- Problem details -
Reproduce the whole listing below without its pictures, exactly as written.

--- START ---

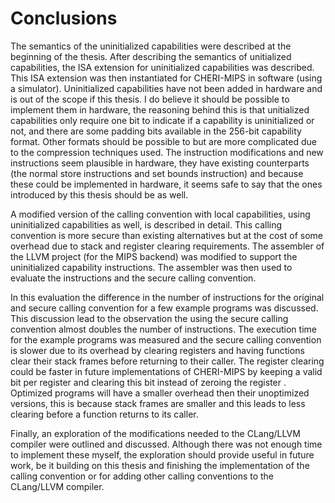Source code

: * Conclusions
  The semantics of the uninitialized capabilities were described at the beginning of the thesis.
  After describing the semantics of unitialized capabilities, the ISA extension for uninitialized
  capabilities was described. This ISA extension was then instantiated for CHERI-MIPS in software
  (using a simulator). Uninitialized capabilities have not been added in hardware and is out of the
  scope if this thesis. I do believe it should be possible to implement them in hardware, the
  reasoning behind this is that unitialized capabilities only require one bit to indicate if a 
  capability is uninitialized or not, and there are some padding bits available in the 256-bit capability
  format. Other formats should be possible to but are more complicated due to the compression techniques
  used. The instruction modifications and new instructions seem plausible in hardware, they have
  existing counterparts (the normal store instructions and set bounds instruction) and because these
  could be implemented in hardware, it seems safe to say that the ones introduced by this thesis should
  be as well.
  
  A modified version of the calling convention with local capabilities, using uninitialized capabilities
  as well, is described in detail. This calling convention is more secure than existing alternatives
  but at the cost of some overhead due to stack and register clearing requirements. 
  The assembler of the LLVM project (for the MIPS backend) was modified to support the uninitialized
  capability instructions. The assembler was then used to evaluate the instructions and the secure
  calling convention.

  In this evaluation the difference in the number of instructions for the original and secure 
  calling convention for a few example programs was discussed. This discussion lead to the observation the using the secure
  calling convention almost doubles the number of instructions. The execution time for the example 
  programs was measured and the secure calling convention is slower due to its overhead by clearing
  registers and having functions clear their stack frames before returning to their caller.
  The register clearing could be faster in future implementations of CHERI-MIPS by keeping a valid
  bit per register and clearing this bit instead of zeroing the register \parencite[page~194]{watson2019capability}.
  Optimized programs will have a smaller overhead then their unoptimized versions, this is because
  stack frames are smaller and this leads to less clearing before a function returns to its caller.
  
  Finally, an exploration of the modifications needed to the CLang/LLVM compiler were outlined and
  discussed. Although there was not enough time to implement these myself, the exploration should
  provide useful in future work, be it building on this thesis and finishing the implementation of
  the calling convention or for adding other calling conventions to the CLang/LLVM compiler.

--- END ---

- Written response -
Source code

: * Conclusions
  The semantics of the uninitialized capabilities were described at the beginning of the thesis.
  After describing the semantics of unitialized capabilities, the ISA extension for uninitialized
  capabilities was described. This ISA extension was then instantiated for CHERI-MIPS in software
  (using a simulator). Uninitialized capabilities have not been added in hardware and is out of the
  scope if this thesis. I do believe it should be possible to implement them in hardware, the
  reasoning behind this is that unitialized capabilities only require one bit to indicate if a 
  capability is uninitialized or not, and there are some padding bits available in the 256-bit capability
  format. Other formats should be possible to but are more complicated due to the compression techniques
  used. The instruction modifications and new instructions seem plausible in hardware, they have
  existing counterparts (the normal store instructions and set bounds instruction) and because these
  could be implemented in hardware, it seems safe to say that the ones introduced by this thesis should
  be as well.
  
  A modified version of the calling convention with local capabilities, using uninitialized capabilities
  as well, is described in detail. This calling convention is more secure than existing alternatives
  but at the cost of some overhead due to stack and register clearing requirements. 
  The assembler of the LLVM project (for the MIPS backend) was modified to support the uninitialized
  capability instructions. The assembler was then used to evaluate the instructions and the secure
  calling convention.

  In this evaluation the difference in the number of instructions for the original and secure 
  calling convention for a few example programs was discussed. This discussion lead to the observation the using the secure
  calling convention almost doubles the number of instructions. The execution time for the example 
  programs was measured and the secure calling convention is slower due to its overhead by clearing
  registers and having functions clear their stack frames before returning to their caller.
  The register clearing could be faster in future implementations of CHERI-MIPS by keeping a valid
  bit per register and clearing this bit instead of zeroing the register \parencite[page~194]{watson2019capability}.
  Optimized programs will have a smaller overhead then their unoptimized versions, this is because
  stack frames are smaller and this leads to less clearing before a function returns to its caller.
  
  Finally, an exploration of the modifications needed to the CLang/LLVM compiler were outlined and
  discussed. Although there was not enough time to implement these myself, the exploration should
  provide useful in future work, be it building on this thesis and finishing the implementation of
  the calling convention or for adding other calling conventions to the CLang/LLVM compiler.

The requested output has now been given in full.